VXX is the most popular volatility ETN on the market with an asset base of $937.7 million and average trading volume of 43.1 million shares. The fund tracks the S&P 500 VIX Short-Term Futures Index to provide exposure to a daily rolling long position in the first and second months of VIX futures contracts. The expense ratio came in at 0.89% (read Why I Hate Volatility ETFs).

Bond ETFs


Given the uncertainty in the global market, investors are flocking to safe haven in long-term government bonds to protect their portfolio from losses. PIMCO 25+ Year Zero Coupon U.S. Treasury Index ETF (NYSE:ZROZ), Vanguard Extended Duration Treasury ETF (NYSE:EDV) and iShares 20+ Year Treasury Bond ETF (ARCA:TLT) emerged as some of the biggest winners in this space gaining in excess of 9%.

ZROZ tracks the BofA Merrill Lynch Long US Treasury Principal STRIPS index and holds 21 securities in its basket. The effective maturity and effective duration of the fund stand at 27.38 years. The fund manages an asset base of $164.2 million and charges 15 bps in annual fees. ZROV has a 30-day SEC yield of 2.30% and is up 16% quarter-to-date (see: all government bond ETFs here).


iShares Residential Real Estate Capped ETF (NYSE:REZ)

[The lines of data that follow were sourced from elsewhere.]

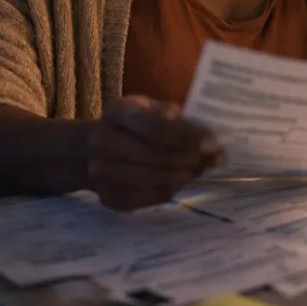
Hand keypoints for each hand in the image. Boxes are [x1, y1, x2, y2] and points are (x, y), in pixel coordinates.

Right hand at [87, 95, 223, 210]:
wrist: (91, 150)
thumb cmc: (132, 124)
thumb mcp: (149, 107)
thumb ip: (175, 117)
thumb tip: (208, 141)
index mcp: (116, 112)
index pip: (156, 126)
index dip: (188, 135)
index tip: (213, 142)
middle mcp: (102, 142)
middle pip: (158, 155)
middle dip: (192, 158)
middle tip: (215, 158)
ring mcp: (101, 172)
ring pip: (156, 179)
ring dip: (186, 175)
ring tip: (201, 168)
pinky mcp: (108, 198)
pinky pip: (150, 198)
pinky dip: (172, 190)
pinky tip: (182, 180)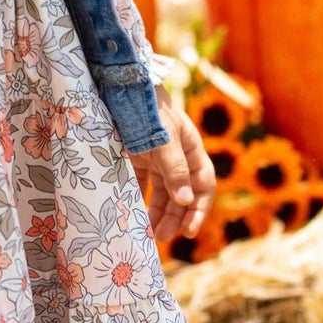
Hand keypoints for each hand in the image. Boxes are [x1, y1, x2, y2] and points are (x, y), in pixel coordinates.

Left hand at [134, 90, 215, 243]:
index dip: (199, 210)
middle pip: (182, 194)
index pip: (203, 186)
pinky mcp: (137, 157)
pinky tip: (135, 216)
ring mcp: (157, 157)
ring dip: (159, 213)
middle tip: (163, 238)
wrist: (119, 84)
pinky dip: (141, 200)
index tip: (188, 232)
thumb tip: (187, 201)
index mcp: (191, 149)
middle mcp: (177, 155)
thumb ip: (174, 169)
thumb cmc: (146, 108)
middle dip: (176, 217)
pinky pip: (143, 185)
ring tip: (151, 234)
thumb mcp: (163, 139)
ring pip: (163, 192)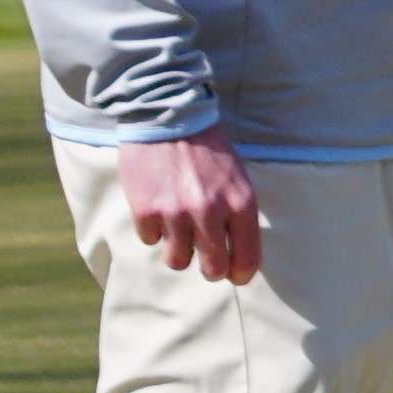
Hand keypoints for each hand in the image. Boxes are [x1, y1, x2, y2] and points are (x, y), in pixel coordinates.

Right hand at [115, 129, 262, 282]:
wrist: (169, 118)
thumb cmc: (209, 151)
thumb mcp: (238, 179)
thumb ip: (238, 215)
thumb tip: (236, 254)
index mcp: (240, 204)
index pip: (247, 259)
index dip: (241, 273)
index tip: (235, 275)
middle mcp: (210, 212)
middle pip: (212, 269)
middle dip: (210, 268)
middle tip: (205, 257)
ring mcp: (176, 213)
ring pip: (178, 260)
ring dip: (178, 250)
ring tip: (179, 229)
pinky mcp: (145, 209)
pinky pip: (150, 240)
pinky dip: (153, 230)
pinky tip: (157, 208)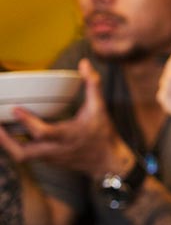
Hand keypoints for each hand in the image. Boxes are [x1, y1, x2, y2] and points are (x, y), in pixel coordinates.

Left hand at [0, 59, 133, 179]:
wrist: (107, 161)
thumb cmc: (103, 133)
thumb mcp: (100, 108)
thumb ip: (92, 85)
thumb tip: (85, 63)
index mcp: (68, 136)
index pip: (44, 132)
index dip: (28, 121)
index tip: (15, 108)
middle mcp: (56, 149)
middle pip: (23, 152)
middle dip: (5, 140)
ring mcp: (50, 157)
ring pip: (21, 155)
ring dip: (7, 143)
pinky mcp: (47, 160)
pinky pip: (26, 154)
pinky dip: (15, 144)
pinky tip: (10, 132)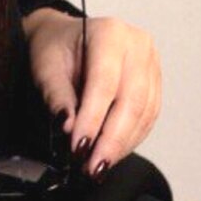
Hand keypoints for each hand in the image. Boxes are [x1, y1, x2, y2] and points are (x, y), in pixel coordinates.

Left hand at [21, 10, 161, 177]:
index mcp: (110, 33)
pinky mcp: (155, 82)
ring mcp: (151, 63)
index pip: (105, 83)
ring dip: (122, 144)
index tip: (79, 146)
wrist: (65, 38)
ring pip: (144, 112)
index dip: (93, 119)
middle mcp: (137, 45)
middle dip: (111, 140)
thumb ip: (57, 96)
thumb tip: (69, 126)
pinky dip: (130, 139)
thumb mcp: (45, 67)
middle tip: (92, 166)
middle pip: (131, 101)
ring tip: (99, 165)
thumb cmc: (54, 48)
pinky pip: (149, 116)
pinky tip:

In the current ultra-low environment, investors in search of juicy yields are continuing to pile up real estate funds which offer attractive payouts. The fund follows the FTSE NAREIT All Residential Capped Index and provides exposure to 37 U.S. residential real estate stocks and real estate investment trusts (REITs). REZ manages an asset base of $347.2 million with a 30-day SEC yield of 3.18% and has returned 8% in the past one month.


ETF Losers


SPDR S&P Metals & Mining ETF (ARCA:XME)

XME was the biggest loser last month dragged down by weakness within the broad commodity space. The fund lost 12.1% in January and is down 31% in the past one year (read: Mining ETFs Crumble on Copper Collapse).

XME is the largest and most popular fund in the metals and mining space with an asset base of $370.6 million and is highly liquid with an average trading volume of 2 million shares. The fund tracks the S&P Metals & Mining Select Industry Index to provide exposure to a basket of 35 stocks. The ETF charges 35 basis points a year.

SPDR S&P Oil & Gas Equip & Service (NYSE:XES)

The persistent decline in oil prices over the past six months has taken a toll on the overall energy sector as well as on the growth prospects of a number of oil producers.
XES tracks the S&P Oil & Gas Equipment & Services Select Industry Index providing exposure to a basket of 52 stocks. Sector-wise, Oil & Gas Equipment & Services occupies 72.3% of fund assets followed by 27.7% to Oil & Gas Drilling. The fund manages an asset base of $169.5 million and has lost 11.5% last month. The fund currently has a Zacks ETF Rank #5 or Sell rating.

First Trust ISE-Revere Natural Gas Index Fund (NYSE:FCG)

The fund offers exposure to the U.S. stocks that derive a substantial portion of their revenues from the exploration and production of natural gas. It follows the ISE-Revere Natural Gas Index and holds 28 stocks in its basket, which are well spread out across each component with none holding more than 7% of assets. The fund has gathered an AUM of $240 million so far and sees good average daily volume of over 1.3 million shares. The fund has shed 10.5% in January and currently has a Zacks ETF Rank #5 or Sell rating.